Raw rows

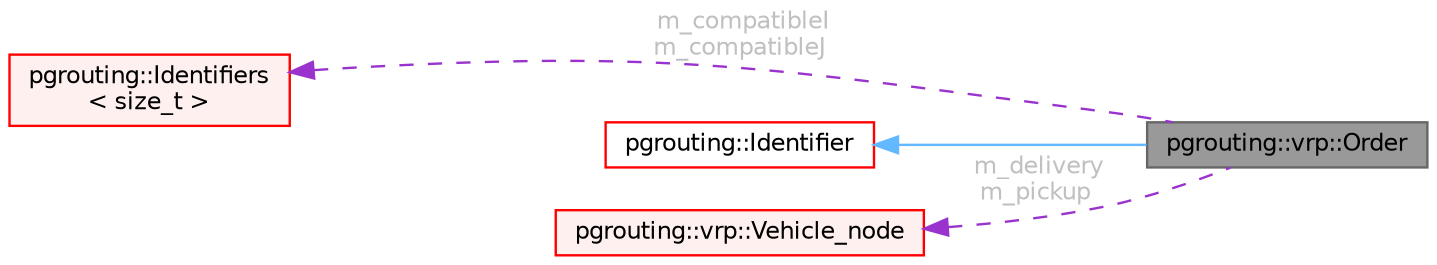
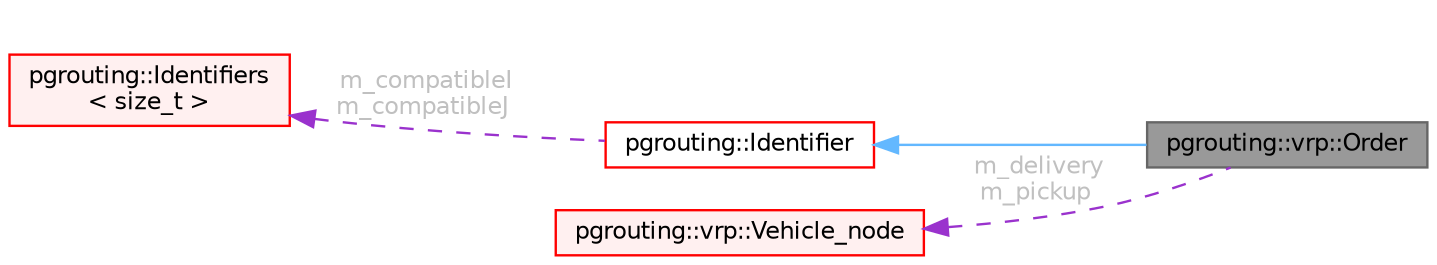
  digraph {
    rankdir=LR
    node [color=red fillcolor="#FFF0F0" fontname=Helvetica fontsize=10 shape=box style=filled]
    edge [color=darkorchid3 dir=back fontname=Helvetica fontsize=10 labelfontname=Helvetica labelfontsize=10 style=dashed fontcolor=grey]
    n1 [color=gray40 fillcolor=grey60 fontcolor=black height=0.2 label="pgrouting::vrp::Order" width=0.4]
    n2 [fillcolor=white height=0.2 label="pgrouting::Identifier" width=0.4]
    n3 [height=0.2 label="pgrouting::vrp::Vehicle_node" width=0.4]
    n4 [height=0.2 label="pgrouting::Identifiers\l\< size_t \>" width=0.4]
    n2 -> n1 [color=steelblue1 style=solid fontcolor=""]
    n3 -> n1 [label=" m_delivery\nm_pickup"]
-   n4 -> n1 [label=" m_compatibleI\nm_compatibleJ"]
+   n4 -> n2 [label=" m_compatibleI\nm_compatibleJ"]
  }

▶ _EXERCISE AIM_: Can you reproduce every one of the rows above character for character, leaving out the pictures?

▶ _CORRECT RESULT_:
  digraph {
    rankdir=LR
    node [color=red fillcolor="#FFF0F0" fontname=Helvetica fontsize=10 shape=box style=filled]
    edge [color=darkorchid3 dir=back fontname=Helvetica fontsize=10 labelfontname=Helvetica labelfontsize=10 style=dashed fontcolor=grey]
    n1 [color=gray40 fillcolor=grey60 fontcolor=black height=0.2 label="pgrouting::vrp::Order" width=0.4]
    n2 [fillcolor=white height=0.2 label="pgrouting::Identifier" width=0.4]
    n3 [height=0.2 label="pgrouting::vrp::Vehicle_node" width=0.4]
    n4 [height=0.2 label="pgrouting::Identifiers\l\< size_t \>" width=0.4]
    n2 -> n1 [color=steelblue1 style=solid fontcolor=""]
    n3 -> n1 [label=" m_delivery\nm_pickup"]
-   n4 -> n1 [label=" m_compatibleI\nm_compatibleJ"]
+   n4 -> n2 [label=" m_compatibleI\nm_compatibleJ"]
  }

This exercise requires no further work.